10 Ways To Inspire a Habit of Learning
Ten starting points for building a learning habit outside of work:
-
Learn new languages and frameworks. New skills stretch how you think. Keep a running list of languages, tools and frameworks you want to learn, and set goals to master them.
-
Invest in in-demand skills. Unsure what to learn? Look at what interesting job postings ask for, or follow current industry trends and demand.
-
Read books. They let you reuse other people’s hard-won lessons and mistakes without starting from scratch. (Lau suggests learning to speed read.)
-
Join a discussion group. Lau cites Benjamin Franklin’s “club of mutual improvement” — friends meeting every Friday to debate morals, politics and natural philosophy. Book clubs and reading groups serve the same purpose today.
-
Attend talks, conferences and meetups.
-
Build and maintain a strong network. The more people you meet, the more serendipitous opportunities appear.
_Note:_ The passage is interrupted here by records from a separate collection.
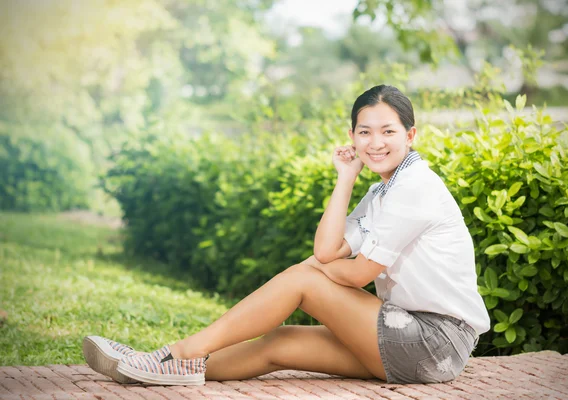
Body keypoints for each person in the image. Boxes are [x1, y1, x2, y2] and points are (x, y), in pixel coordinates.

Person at [83, 84, 490, 386]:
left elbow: (356, 275)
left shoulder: (415, 186)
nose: (375, 142)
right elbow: (328, 249)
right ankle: (152, 370)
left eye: (387, 131)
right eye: (364, 132)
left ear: (410, 135)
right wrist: (345, 178)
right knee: (280, 344)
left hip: (435, 341)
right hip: (408, 340)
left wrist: (306, 276)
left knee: (303, 278)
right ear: (352, 137)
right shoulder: (382, 189)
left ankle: (179, 351)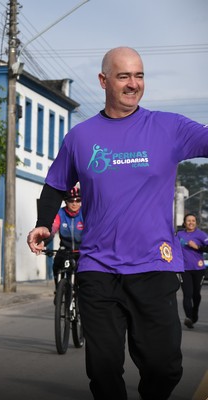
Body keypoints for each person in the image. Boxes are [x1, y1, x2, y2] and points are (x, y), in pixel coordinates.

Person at [26, 47, 208, 400]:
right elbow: (55, 184)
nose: (133, 84)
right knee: (103, 369)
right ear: (104, 80)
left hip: (154, 266)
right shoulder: (80, 137)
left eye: (139, 75)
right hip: (99, 267)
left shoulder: (169, 127)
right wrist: (43, 223)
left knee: (164, 367)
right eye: (124, 76)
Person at [175, 213, 208, 329]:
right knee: (187, 294)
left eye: (193, 221)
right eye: (188, 221)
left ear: (196, 223)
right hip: (184, 269)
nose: (191, 223)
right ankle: (189, 318)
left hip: (198, 269)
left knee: (196, 294)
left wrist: (197, 247)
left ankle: (195, 313)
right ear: (184, 223)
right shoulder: (179, 235)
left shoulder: (201, 235)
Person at [48, 186, 83, 287]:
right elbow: (52, 229)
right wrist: (44, 241)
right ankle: (59, 289)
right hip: (65, 250)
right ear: (66, 201)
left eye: (78, 200)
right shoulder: (60, 213)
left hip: (82, 251)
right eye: (71, 200)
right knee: (56, 265)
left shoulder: (85, 213)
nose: (74, 203)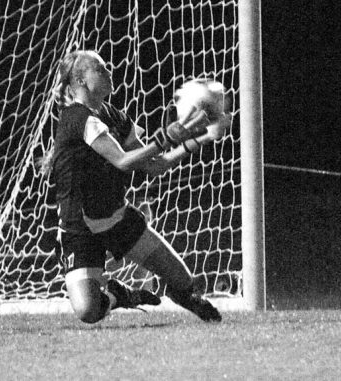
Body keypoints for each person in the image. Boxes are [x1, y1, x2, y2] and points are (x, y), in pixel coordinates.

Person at [48, 50, 228, 324]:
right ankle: (119, 296)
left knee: (183, 280)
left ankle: (186, 300)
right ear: (81, 81)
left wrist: (199, 138)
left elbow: (154, 166)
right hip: (80, 230)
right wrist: (165, 137)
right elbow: (123, 161)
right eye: (100, 69)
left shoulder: (116, 118)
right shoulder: (76, 119)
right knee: (88, 311)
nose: (109, 73)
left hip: (118, 220)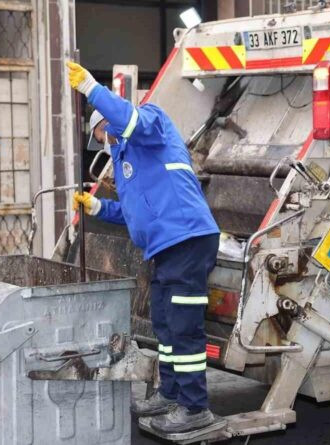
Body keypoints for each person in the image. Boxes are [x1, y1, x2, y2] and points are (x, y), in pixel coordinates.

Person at [67, 61, 221, 434]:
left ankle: (194, 407)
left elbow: (130, 119)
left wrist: (91, 88)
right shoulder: (124, 161)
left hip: (186, 237)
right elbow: (135, 212)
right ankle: (170, 394)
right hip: (165, 246)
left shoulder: (151, 124)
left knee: (183, 327)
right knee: (166, 324)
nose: (104, 139)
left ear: (108, 121)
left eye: (102, 131)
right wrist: (99, 207)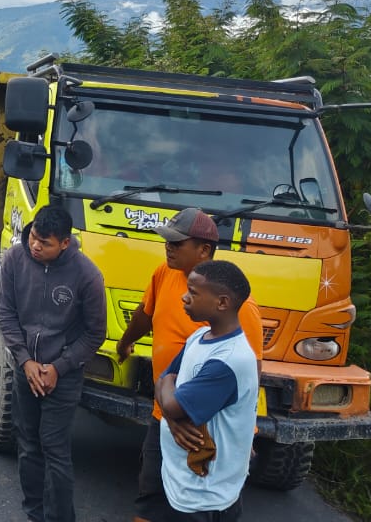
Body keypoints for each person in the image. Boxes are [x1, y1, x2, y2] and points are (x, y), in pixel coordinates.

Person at [114, 208, 264, 522]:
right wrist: (126, 340)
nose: (168, 247)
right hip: (164, 414)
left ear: (204, 250)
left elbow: (249, 374)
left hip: (201, 427)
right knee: (151, 494)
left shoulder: (241, 310)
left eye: (177, 243)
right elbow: (146, 312)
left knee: (198, 503)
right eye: (167, 241)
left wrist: (247, 434)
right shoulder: (163, 274)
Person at [0, 205, 107, 522]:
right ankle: (34, 512)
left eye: (45, 243)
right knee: (28, 443)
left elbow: (95, 332)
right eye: (34, 237)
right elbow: (6, 313)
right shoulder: (15, 260)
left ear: (64, 243)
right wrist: (25, 361)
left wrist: (60, 366)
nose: (35, 246)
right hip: (25, 369)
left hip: (64, 376)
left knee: (55, 449)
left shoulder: (87, 275)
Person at [155, 261, 260, 522]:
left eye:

“Lucky people dramatically increase the possibility of a lucky chance encounter by meeting a large number of people in their daily lives.” — Richard Wiseman, The Luck Factor
-
Follow bloggers who teach.
-
Write to teach. Explaining ideas to others deepens your own understanding and exposes the gaps you didn’t realise you had. It also forces reflection on what you’ve learned. (Starting a blog is a good forcing function.)
-
Tinker on side projects. Even non-engineering ones sharpen skills in areas you don’t normally touch at work.
-
Pursue what you love. Replace passive time (aimless TV or web-surfing) with active time on things you actually care about.
Source
Edmond Lau, The Effective Engineer, Ch. 2.